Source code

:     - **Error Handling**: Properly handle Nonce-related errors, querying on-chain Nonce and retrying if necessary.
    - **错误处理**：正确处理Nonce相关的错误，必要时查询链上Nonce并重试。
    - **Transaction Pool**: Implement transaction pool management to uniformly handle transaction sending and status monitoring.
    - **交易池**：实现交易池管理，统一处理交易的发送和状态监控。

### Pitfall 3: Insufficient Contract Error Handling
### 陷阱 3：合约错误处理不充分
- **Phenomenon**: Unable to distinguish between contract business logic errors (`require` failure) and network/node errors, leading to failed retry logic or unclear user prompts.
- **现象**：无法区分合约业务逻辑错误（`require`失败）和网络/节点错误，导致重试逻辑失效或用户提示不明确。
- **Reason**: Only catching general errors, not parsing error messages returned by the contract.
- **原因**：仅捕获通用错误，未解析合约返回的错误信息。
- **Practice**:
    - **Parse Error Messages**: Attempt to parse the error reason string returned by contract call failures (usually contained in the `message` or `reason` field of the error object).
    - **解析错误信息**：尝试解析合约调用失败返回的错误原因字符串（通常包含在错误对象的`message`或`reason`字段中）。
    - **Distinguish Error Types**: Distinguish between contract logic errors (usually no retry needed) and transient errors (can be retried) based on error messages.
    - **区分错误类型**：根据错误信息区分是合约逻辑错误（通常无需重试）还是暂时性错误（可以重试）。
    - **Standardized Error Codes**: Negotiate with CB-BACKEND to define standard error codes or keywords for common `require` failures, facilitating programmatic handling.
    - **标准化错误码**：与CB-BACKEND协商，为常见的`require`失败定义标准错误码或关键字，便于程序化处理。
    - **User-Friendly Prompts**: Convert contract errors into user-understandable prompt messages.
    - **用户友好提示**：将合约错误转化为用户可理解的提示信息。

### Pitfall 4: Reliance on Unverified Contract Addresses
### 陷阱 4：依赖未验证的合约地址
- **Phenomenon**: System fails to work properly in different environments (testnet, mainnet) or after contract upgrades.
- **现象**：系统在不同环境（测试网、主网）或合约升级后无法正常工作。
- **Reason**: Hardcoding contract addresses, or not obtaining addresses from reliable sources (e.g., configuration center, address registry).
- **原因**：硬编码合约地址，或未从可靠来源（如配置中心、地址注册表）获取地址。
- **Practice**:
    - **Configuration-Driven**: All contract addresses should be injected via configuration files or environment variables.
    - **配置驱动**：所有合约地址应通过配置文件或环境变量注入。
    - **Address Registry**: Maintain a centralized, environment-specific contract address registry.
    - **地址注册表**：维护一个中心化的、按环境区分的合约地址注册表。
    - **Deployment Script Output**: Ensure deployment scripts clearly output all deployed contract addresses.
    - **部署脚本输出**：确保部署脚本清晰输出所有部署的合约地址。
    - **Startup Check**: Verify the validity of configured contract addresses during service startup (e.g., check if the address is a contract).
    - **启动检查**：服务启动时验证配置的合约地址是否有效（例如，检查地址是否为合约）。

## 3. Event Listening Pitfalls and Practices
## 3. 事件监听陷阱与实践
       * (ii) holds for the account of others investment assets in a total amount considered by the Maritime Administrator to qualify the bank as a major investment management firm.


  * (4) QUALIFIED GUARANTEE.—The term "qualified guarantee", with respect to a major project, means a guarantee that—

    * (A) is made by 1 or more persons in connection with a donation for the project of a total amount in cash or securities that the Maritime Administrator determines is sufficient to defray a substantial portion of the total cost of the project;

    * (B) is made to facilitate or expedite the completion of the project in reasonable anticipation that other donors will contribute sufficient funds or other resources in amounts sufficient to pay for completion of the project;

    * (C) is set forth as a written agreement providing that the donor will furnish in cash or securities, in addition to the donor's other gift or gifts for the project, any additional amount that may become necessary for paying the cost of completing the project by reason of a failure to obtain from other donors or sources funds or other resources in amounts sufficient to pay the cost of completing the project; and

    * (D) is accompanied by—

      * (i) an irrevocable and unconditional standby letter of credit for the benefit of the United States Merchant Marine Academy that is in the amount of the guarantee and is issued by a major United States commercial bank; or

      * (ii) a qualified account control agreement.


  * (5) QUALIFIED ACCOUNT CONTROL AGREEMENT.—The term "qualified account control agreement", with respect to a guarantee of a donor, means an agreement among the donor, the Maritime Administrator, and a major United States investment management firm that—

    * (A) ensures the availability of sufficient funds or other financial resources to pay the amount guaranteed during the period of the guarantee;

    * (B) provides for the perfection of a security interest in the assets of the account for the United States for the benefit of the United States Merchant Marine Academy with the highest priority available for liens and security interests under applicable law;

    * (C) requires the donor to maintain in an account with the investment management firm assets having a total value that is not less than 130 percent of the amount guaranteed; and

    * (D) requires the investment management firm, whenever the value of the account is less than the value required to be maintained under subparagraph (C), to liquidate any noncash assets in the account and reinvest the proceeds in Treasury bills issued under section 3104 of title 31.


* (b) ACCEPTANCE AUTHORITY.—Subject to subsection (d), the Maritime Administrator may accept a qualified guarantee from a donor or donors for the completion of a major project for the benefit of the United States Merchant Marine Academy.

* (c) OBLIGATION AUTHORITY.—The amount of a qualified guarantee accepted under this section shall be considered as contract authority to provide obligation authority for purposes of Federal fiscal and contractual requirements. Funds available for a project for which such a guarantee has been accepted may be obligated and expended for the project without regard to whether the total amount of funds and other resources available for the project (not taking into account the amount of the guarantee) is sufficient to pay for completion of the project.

**REQUIRED WORK**
Copy out, word for word, the lines from the one containing "management firm that—" through the one containing "of the guarantee;", including both of those lines.

**WRITTEN ANSWER**
  * (5) QUALIFIED ACCOUNT CONTROL AGREEMENT.—The term "qualified account control agreement", with respect to a guarantee of a donor, means an agreement among the donor, the Maritime Administrator, and a major United States investment management firm that—

    * (A) ensures the availability of sufficient funds or other financial resources to pay the amount guaranteed during the period of the guarantee;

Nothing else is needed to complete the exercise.